No writing assistance was utilized in the production of this manuscript.

Key issues
  • Primary mediastinal large B-cell lymphoma (PMBCL) is a distinct clinical and biological entity from other types of diffuse large B-cell lymphoma (DLBCL).

  • PMBCL has a better outcome compared to other nodal DLBCL probably related to younger age and localized disease.

  • Rituximab combination with CHOP/CHOP-like regimens could nullify the differences with more intensive third-generation regimens (e.g., V/MACOP-B).

  • R-CHOP/CHOP-like and MACOP-B/VACOP-B therapies with consolidation mediastinal RT in selected patients should be considered as the standard treatment.

  • DA-EPOCH-R without mediastinal radiation therapy has shown very promising results, but this therapeutic advance needs to be confirmed in further prospective trials.

  • The rate of post treatment PET positivity is higher than in other DLBCL, using the mediastinal blood pool cut-point; however, post-treatment negative PET-computerized tomography is significantly associated with a better survival.

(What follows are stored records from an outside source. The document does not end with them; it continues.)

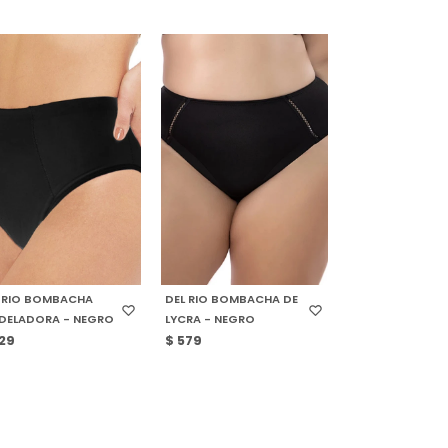
ELECCIONAR TALLE
SELECCIONAR TALLE
 RIO BOMBACHA
DEL RIO BOMBACHA DE
DELADORA - NEGRO
LYCRA - NEGRO
29
$
579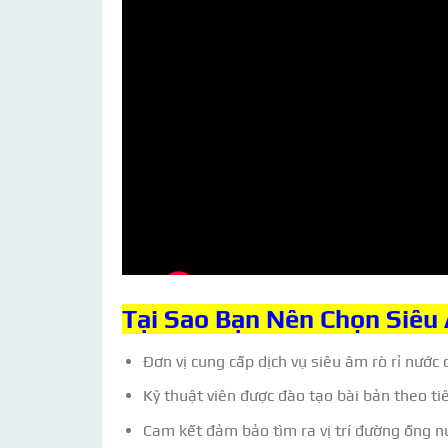
Tại Sao Bạn Nên Chọn Siêu 
Đơn vị cung cấp dịch vụ siêu âm rò rỉ nước 
Kỹ thuật viên được đào tạo bài bản theo t
Cam kết đảm bảo tìm ra vị trí đường ống n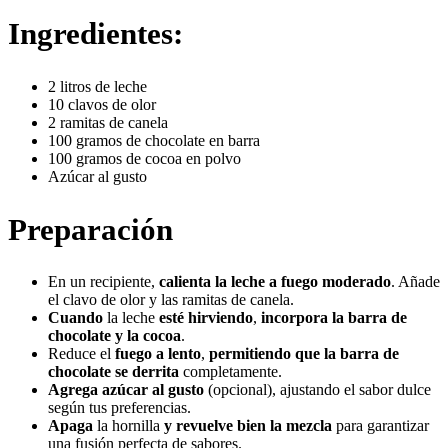
Ingredientes:
2 litros de leche
10 clavos de olor
2 ramitas de canela
100 gramos de chocolate en barra
100 gramos de cocoa en polvo
Azúcar al gusto
Preparación
En un recipiente,
calienta la leche a fuego moderado
. Añade
el clavo de olor y las ramitas de canela.
Cuando
la leche
esté hirviendo
,
incorpora la barra de
chocolate y la cocoa
.
Reduce el
fuego a lento
,
permitiendo que la barra de
chocolate se derrita
completamente.
Agrega azúcar al gusto
(opcional), ajustando el sabor dulce
según tus preferencias.
Apaga
la hornilla
y revuelve bien la mezcla
para garantizar
una fusión perfecta de sabores.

  • The liver uptake according to Deauville visual analysis may represent a more appropriate cut-point to identify patients with increased risk of relapse.

  • The real role of consolidative mediastinal radiotherapy needs to be better assessed in prospective comparative studies.

  • Recent investigations have brought new insight into the molecular mechanisms that contribute to the malignant phenotype of PMBCL and this may lead to a future development of targeted therapies.